Honora hatte es von Anfang an nicht leicht. Ihre Mutter starb bei der Geburt, der Vater hatte kein Interesse an dem Mädchen und verheiratet sie bei erster Gelegenheit an William, der sie auf seine Art liebt. Honora bleibt eine Außenseiterin, sie ist klug, aber einsam.
Als Mitte des 19. Jahrhunderts die große Hungernot über Irland hereinbricht, gerät auch diese Familie in Not. Gemeinsam mit den anderen Dorfbewohnern ziehen sie zum englischen Grundherren, der ihnen aber Nahrung und sogar Wasser verweigert, die Herren dinieren gerade... So müssen die gepeinigten Menschen den Rückweg antreten und viele Bewohner sterben unterwegs. Honora überlebt als eine der Wenigen und geht nach Amerika, wo sie aber auch lange nach dem Glück suchen muss.

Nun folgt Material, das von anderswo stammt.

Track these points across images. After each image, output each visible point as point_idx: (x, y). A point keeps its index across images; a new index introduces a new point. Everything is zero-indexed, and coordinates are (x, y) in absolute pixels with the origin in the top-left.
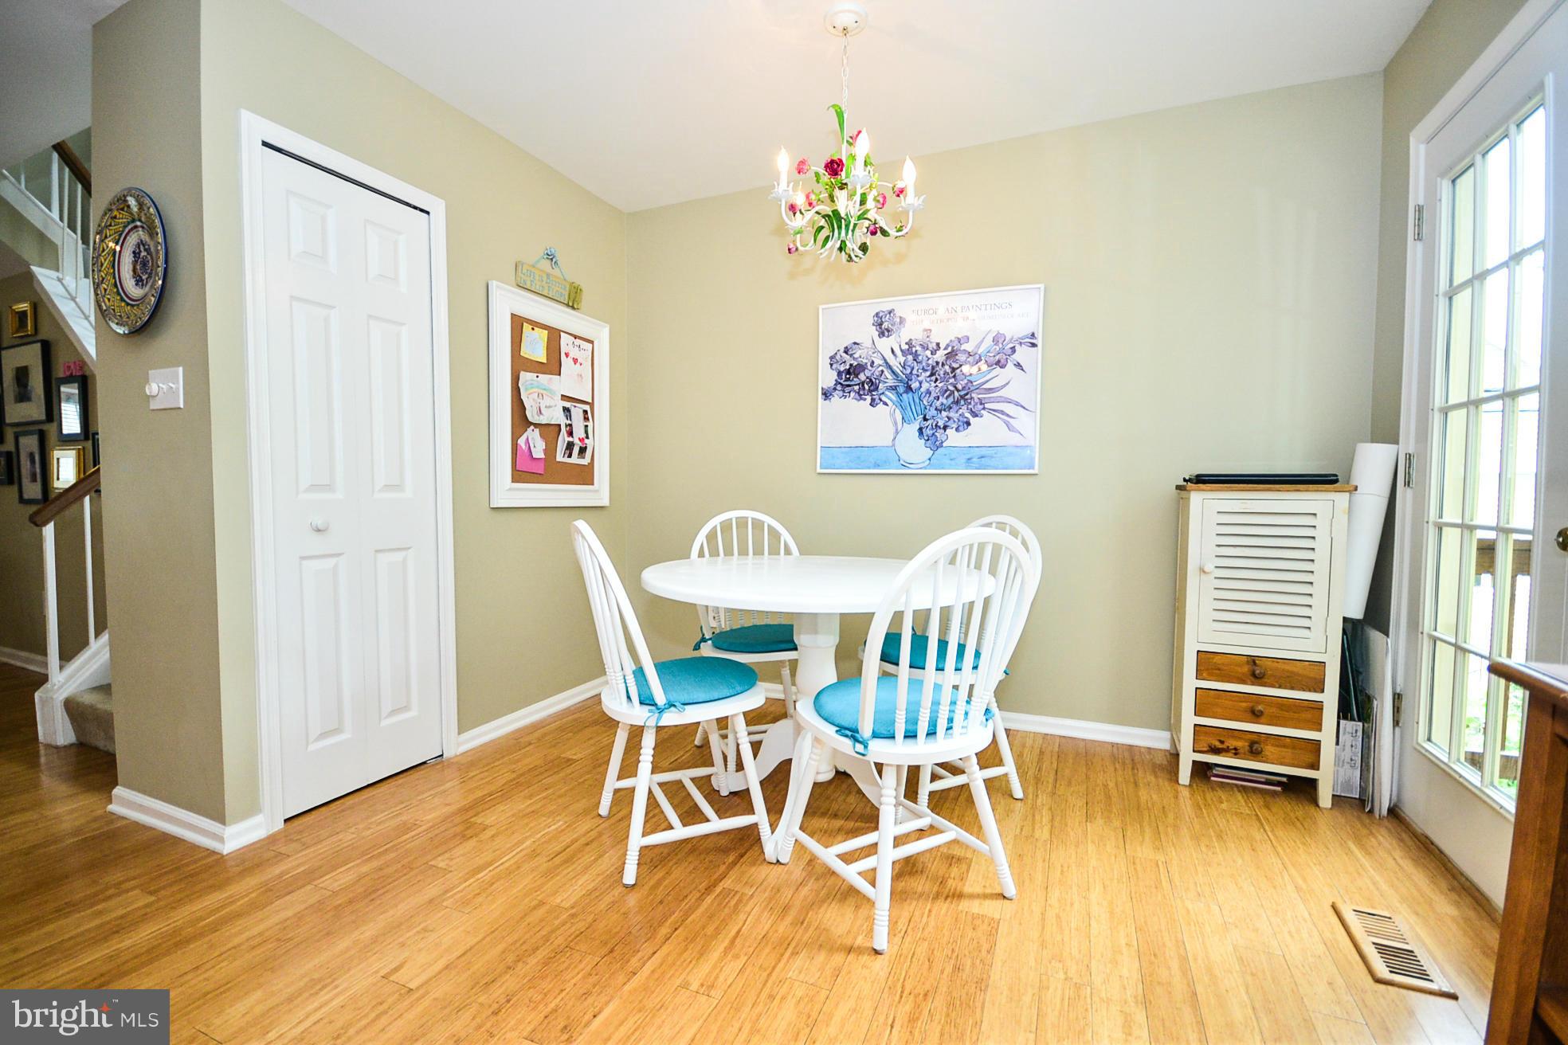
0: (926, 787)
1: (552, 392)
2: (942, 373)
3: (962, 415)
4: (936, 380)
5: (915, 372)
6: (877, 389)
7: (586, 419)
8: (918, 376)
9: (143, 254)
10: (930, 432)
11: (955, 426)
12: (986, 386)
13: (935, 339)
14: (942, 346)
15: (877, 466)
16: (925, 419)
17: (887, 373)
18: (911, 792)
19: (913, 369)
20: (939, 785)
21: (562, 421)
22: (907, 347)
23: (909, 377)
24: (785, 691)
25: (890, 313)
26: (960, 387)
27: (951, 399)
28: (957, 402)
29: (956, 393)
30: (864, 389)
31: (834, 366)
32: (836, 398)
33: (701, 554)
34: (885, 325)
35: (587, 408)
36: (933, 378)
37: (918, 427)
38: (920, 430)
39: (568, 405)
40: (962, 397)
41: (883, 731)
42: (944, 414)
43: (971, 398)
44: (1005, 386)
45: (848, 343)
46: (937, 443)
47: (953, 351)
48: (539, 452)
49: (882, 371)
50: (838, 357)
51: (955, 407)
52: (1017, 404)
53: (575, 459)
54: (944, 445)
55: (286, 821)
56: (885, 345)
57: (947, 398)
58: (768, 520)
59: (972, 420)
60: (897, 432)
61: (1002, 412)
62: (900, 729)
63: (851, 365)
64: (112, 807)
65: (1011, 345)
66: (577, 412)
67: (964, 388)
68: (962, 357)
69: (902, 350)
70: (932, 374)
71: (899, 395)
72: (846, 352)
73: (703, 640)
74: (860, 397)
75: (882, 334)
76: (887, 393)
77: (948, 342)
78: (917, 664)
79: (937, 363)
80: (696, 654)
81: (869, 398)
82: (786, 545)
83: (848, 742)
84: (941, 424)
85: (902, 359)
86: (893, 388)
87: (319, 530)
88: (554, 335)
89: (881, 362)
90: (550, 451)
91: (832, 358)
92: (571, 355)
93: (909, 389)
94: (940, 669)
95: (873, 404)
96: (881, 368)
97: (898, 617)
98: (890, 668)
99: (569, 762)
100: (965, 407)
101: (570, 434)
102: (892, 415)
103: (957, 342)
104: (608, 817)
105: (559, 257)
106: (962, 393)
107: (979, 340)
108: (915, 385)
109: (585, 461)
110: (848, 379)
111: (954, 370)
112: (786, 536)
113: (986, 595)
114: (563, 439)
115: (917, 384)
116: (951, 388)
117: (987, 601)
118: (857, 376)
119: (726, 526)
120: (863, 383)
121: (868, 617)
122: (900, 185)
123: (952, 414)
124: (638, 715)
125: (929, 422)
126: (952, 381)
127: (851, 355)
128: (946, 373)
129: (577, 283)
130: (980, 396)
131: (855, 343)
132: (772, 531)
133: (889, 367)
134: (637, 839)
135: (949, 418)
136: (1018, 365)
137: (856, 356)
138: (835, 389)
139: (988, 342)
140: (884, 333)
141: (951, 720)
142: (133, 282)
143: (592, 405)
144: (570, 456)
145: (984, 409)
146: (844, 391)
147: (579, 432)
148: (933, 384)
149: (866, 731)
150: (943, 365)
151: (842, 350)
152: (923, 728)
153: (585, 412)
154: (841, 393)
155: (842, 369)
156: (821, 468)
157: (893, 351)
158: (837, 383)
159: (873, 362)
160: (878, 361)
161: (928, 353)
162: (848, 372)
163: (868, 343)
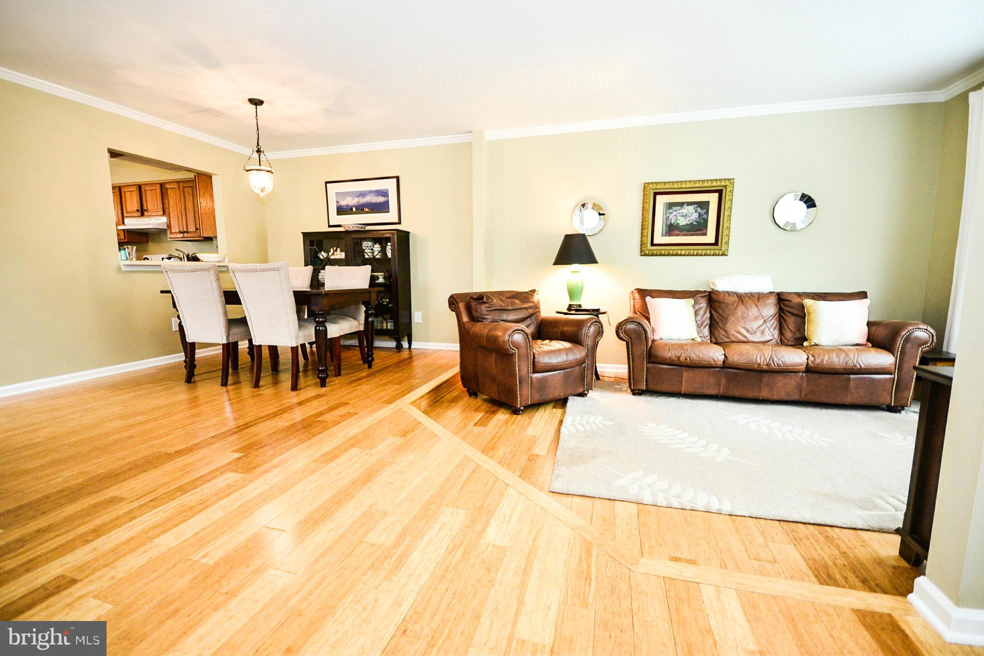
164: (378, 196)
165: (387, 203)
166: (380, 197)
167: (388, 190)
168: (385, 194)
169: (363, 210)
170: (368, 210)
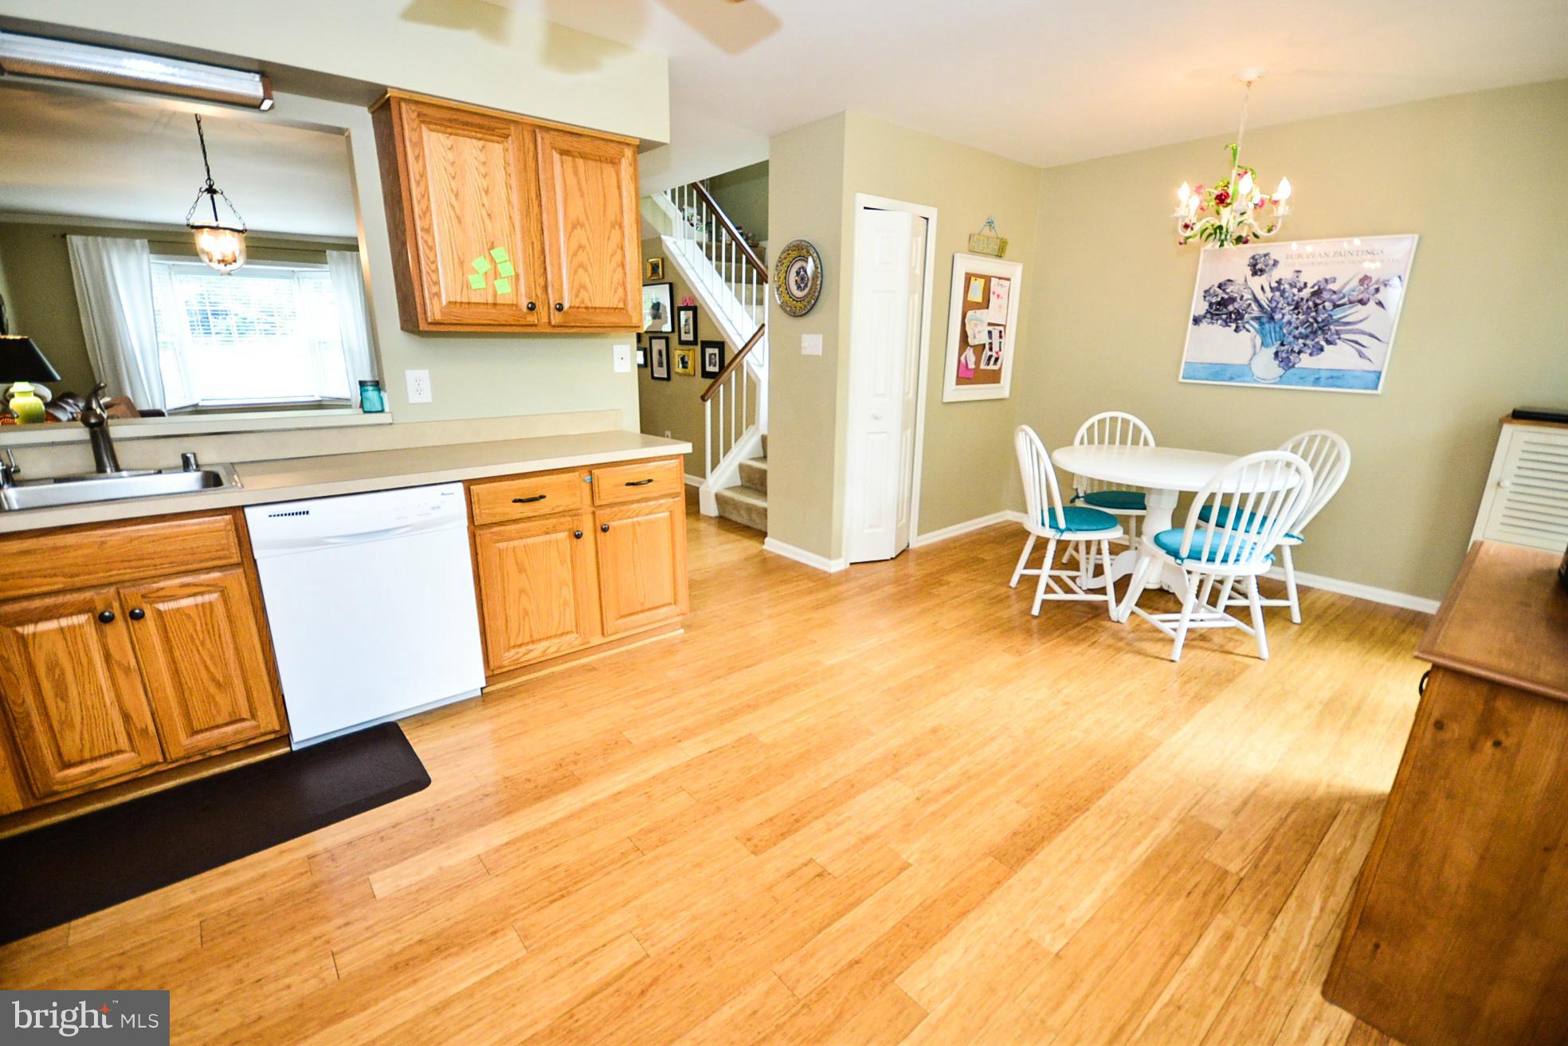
0: (1223, 601)
1: (981, 321)
2: (1305, 307)
3: (1318, 343)
4: (1299, 313)
5: (1280, 306)
6: (1242, 318)
7: (1001, 337)
8: (1282, 309)
9: (802, 273)
10: (1284, 355)
11: (1309, 351)
12: (1344, 320)
13: (1303, 279)
14: (1309, 285)
15: (1231, 379)
16: (1282, 344)
17: (1254, 306)
18: (1213, 601)
19: (1278, 303)
20: (1232, 603)
21: (986, 341)
22: (1276, 285)
23: (1274, 310)
24: (1130, 541)
25: (1265, 255)
26: (1320, 319)
27: (1309, 330)
28: (1314, 333)
29: (1315, 325)
30: (1231, 318)
31: (1207, 298)
32: (1204, 324)
33: (1082, 443)
34: (1258, 267)
35: (1002, 328)
36: (1296, 311)
37: (1274, 350)
38: (1276, 354)
39: (990, 328)
40: (1320, 328)
41: (1195, 555)
42: (1301, 341)
43: (1329, 329)
44: (1361, 321)
45: (1222, 280)
46: (1291, 364)
47: (1319, 289)
48: (972, 365)
49: (1250, 305)
50: (1212, 291)
51: (1312, 336)
52: (1372, 336)
53: (991, 367)
54: (1296, 366)
55: (851, 564)
56: (1256, 283)
57: (1306, 328)
58: (1133, 419)
59: (1327, 347)
60: (1255, 354)
61: (1356, 342)
62: (1205, 556)
63: (1222, 298)
64: (765, 547)
65: (1376, 286)
66: (995, 334)
67: (1323, 321)
68: (1326, 295)
69: (1271, 287)
70: (1296, 308)
71: (1261, 324)
72: (1220, 286)
73: (1077, 497)
74: (1226, 324)
75: (1255, 273)
76: (1252, 322)
77: (1315, 282)
78: (1220, 524)
79: (1302, 299)
80: (1072, 505)
81: (1234, 326)
82: (1145, 439)
83: (1172, 559)
84: (1296, 349)
85: (1269, 294)
86: (1257, 319)
87: (876, 418)
88: (988, 279)
89: (1250, 297)
90: (978, 362)
91: (1206, 292)
92: (996, 293)
93: (1272, 318)
94: (1235, 529)
95: (1237, 330)
96: (1249, 302)
97: (1212, 496)
98: (1202, 523)
99: (984, 560)
100: (1321, 337)
101: (991, 349)
102: (1253, 340)
103: (1324, 282)
104: (1015, 588)
105: (996, 225)
106: (1321, 325)
107: (1345, 280)
108: (1278, 316)
109: (996, 367)
110: (1217, 310)
111: (1316, 305)
112: (1146, 432)
113: (1289, 487)
114: (987, 352)
115: (1280, 316)
116: (1311, 320)
117: (1289, 492)
118: (1226, 307)
119: (1102, 422)
120: (1230, 313)
121: (1194, 494)
122: (1275, 197)
123: (1308, 342)
124: (1048, 533)
125: (1286, 347)
126: (1313, 314)
127: (1224, 290)
128: (1309, 308)
129: (1005, 237)
130: (1337, 328)
131: (1229, 280)
132: (1135, 426)
133: (1256, 300)
134: (1040, 595)
135: (1305, 345)
136: (1380, 304)
137: (1228, 291)
138: (1205, 317)
139: (1355, 282)
140: (1256, 271)
141: (1238, 555)
142: (795, 287)
143: (1005, 326)
144: (988, 364)
145: (1339, 338)
146: (1212, 319)
147: (996, 348)
148: (1295, 316)
149: (1184, 553)
150: (1307, 300)
151: (1217, 285)
152: (1219, 557)
153: (1001, 332)
154: (1209, 320)
155: (1214, 300)
156: (1183, 378)
157: (1262, 288)
158: (1208, 312)
159: (1242, 297)
160: (1247, 296)
161: (1295, 291)
162: (1219, 303)
163: (1241, 281)
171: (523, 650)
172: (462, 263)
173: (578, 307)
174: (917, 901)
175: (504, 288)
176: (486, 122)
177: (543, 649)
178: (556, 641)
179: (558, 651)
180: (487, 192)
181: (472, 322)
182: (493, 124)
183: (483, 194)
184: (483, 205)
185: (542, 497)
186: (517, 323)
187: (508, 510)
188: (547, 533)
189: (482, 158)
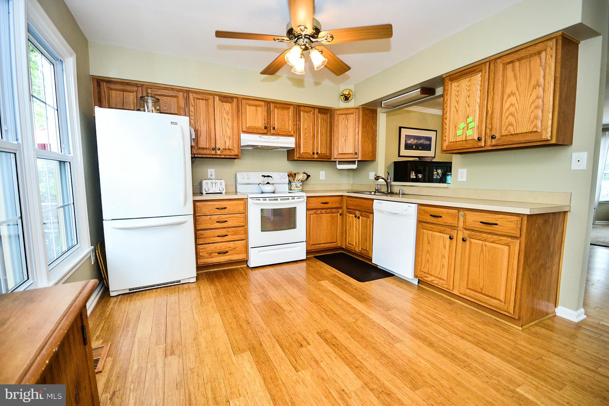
164: (426, 140)
165: (430, 145)
166: (427, 141)
167: (431, 137)
168: (429, 139)
169: (419, 148)
170: (421, 148)
171: (425, 275)
172: (456, 127)
173: (507, 135)
174: (278, 368)
175: (469, 133)
176: (472, 69)
177: (432, 280)
178: (437, 280)
179: (437, 284)
180: (469, 97)
181: (456, 148)
182: (475, 68)
183: (468, 98)
184: (467, 102)
185: (441, 217)
186: (474, 147)
187: (428, 218)
188: (440, 232)
189: (469, 84)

Ich habe schon einige Bücher über Irland und die große Hungernot gelesen, z.B. "Trinity" von Leon Uris. Die Grausamkeit der englischen Landlords muss unbeschreiblich gewesen sein und auch die Kirche mischte fleißig mit, die Menschen ruhig zu halten und sie auf das Paradies im Jenseits zu vertrösten.

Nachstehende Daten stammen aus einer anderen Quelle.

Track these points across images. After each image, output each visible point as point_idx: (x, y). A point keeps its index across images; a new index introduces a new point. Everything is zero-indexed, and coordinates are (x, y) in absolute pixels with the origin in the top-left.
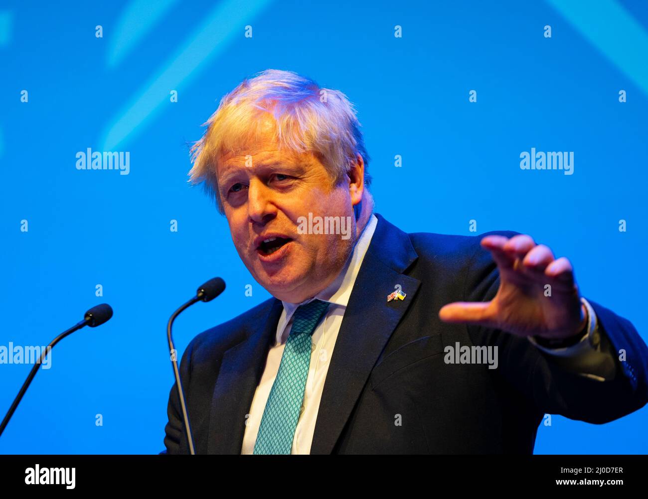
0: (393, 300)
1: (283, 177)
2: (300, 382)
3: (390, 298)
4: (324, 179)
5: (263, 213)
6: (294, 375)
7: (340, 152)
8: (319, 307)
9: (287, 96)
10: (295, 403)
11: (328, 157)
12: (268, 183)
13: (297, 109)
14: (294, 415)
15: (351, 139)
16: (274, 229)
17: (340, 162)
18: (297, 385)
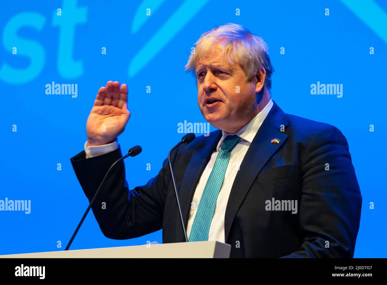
0: (273, 142)
1: (222, 72)
2: (223, 171)
3: (272, 141)
4: (242, 77)
5: (209, 87)
6: (220, 168)
7: (253, 66)
8: (237, 138)
9: (231, 36)
10: (219, 181)
11: (245, 67)
12: (216, 74)
13: (234, 43)
14: (219, 187)
15: (260, 61)
16: (214, 95)
17: (252, 70)
18: (221, 173)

Allerdings hatte ich noch nie von dem Geschehen in Doolough gehört und auch die Verbindung Irlands zu den amerikanischen Ureinwohnern war mir nicht bekannt.

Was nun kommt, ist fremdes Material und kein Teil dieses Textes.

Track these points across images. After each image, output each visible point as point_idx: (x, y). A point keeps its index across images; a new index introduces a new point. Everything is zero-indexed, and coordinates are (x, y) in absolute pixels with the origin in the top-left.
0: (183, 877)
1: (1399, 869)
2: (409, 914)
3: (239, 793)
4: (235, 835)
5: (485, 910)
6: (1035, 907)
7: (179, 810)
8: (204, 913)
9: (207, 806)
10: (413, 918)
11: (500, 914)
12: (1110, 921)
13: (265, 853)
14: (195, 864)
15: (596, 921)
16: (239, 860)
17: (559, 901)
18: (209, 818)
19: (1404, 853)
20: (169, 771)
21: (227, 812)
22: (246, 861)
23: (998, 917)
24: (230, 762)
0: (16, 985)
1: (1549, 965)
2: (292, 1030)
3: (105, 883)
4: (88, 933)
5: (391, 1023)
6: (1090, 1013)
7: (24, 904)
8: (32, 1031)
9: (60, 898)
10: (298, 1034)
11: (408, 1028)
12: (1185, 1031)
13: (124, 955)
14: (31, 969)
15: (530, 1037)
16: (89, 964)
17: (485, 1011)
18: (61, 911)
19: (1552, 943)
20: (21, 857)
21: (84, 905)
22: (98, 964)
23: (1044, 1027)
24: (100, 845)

Honora ist eine sehr starke Persönlichkeit, die sich manchmal anzupassen versucht, aber ihre Seele nicht verkauft. Sie braucht ein großes Maß an Freiheit und ist eine sehr mutige Frau.
Der Stil des Buches ist klar und eindringlich. Man kommt Honora sehr nahe. Mich hat das Buch sehr beeindruckt und ich habe viel gelernt.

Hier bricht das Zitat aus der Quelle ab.